Nachrichten

Politik II

Unruhen: Deutsche Botschaft im Jemen geschlossen ++ Klage: Hormonbehandlung für Chelsea Manning genehmigt ++ Anschlag: 24 Tote bei Terrorangriff auf Moschee in Pakistan ++ Kooperation: China plant Tourismuszone mit Nordkorea und Russland

Deutsche Botschaft im Jemen geschlossen

Nach der Machtübernahme der schiitischen Huthi-Miliz im Jemen ist nun auch die deutsche Botschaft in Sanaa geschlossen worden. Die Maßnahme gelte vorübergehend, teilte das Auswärtige Amt am Freitag mit. Die Lage in dem Land sei ausgesprochen instabil. Alle Deutschen wurden aufgerufen, den Jemen zu verlassen. Vor Reisen dorthin warnt das Außenamt dringend. Das Land auf der arabischen Halbinsel wird seit dem Sturz des langjährigen Machthabers Ali Abdullah Saleh im Jahr 2012 von Gewalt und schweren politischen Unruhen erschüttert.

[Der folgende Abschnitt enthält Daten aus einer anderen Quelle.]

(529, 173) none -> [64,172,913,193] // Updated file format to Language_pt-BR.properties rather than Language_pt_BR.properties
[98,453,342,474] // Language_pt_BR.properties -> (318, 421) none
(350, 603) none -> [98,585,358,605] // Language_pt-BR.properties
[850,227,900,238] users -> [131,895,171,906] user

Hormonbehandlung für Chelsea Manning genehmigt

Das US-Militär hat für die Wikileaks-Informantin Chelsea Manning eine Hormonbehandlung gebilligt. Das berichtete die Zeitung „USA Today“ unter Berufung auf ein internes Papier vom Militärstützpunkt Fort Leavenworth. Manning hatte im September eine Klage gegen das US-Verteidigungsministerium eingereicht, weil man ihr eine Geschlechtsumwandlung verweigerte. Die 27-Jährige hatte als Soldat Bradley Manning Wikileaks Hunderttausende geheimer Militärdokumente zugespielt. Manning wurde 2013 deshalb zu 35 Jahren Haft verurteilt.

24 Tote bei Terrorangriff auf Moschee in Pakistan

Bei einem Terrorangriff auf eine schiitische Moschee beim Freitagsgebet sind in der nordwestpakistanischen Stadt Peschawar mindestens 24 Menschen getötet worden. Der Chef des Krankenhauses im Stadtteil Hayatabad, Muhammad Imran, sagte, die Leichen von 20 Opfern sowie 41 Verwundete seien dorthin gebracht worden. Drei der Angreifer hatten sich in die Luft gesprengt, der vierte sei von Sicherheitskräften erschossen worden. Sunnitische Extremisten greifen in Pakistan regelmäßig Angehörige der schiitischen Minderheit an.

China plant Tourismuszone mit Nordkorea und Russland

China plant eine internationale Tourismuszone im Grenzgebiet zu Nordkorea und Russland. Besucher sollen ohne Visum Zugang zu dem Dreiländereck erhalten und dort auch zollfrei einkaufen können, meldete die staatliche Nachrichtenagentur Xinhua am Freitag unter Berufung auf Regierungsvertreter. Der Gouverneur der nordöstlichen Provinz Jilin werde noch in diesem Jahr einen Entwurf für das Reisegebiet am Fluss Tumen entwerfen. Langfristig soll die Tourismuszone auch von Südkorea, Japan und der Mongolei per Auto, Bahn oder Flugzeug erreichbar sein.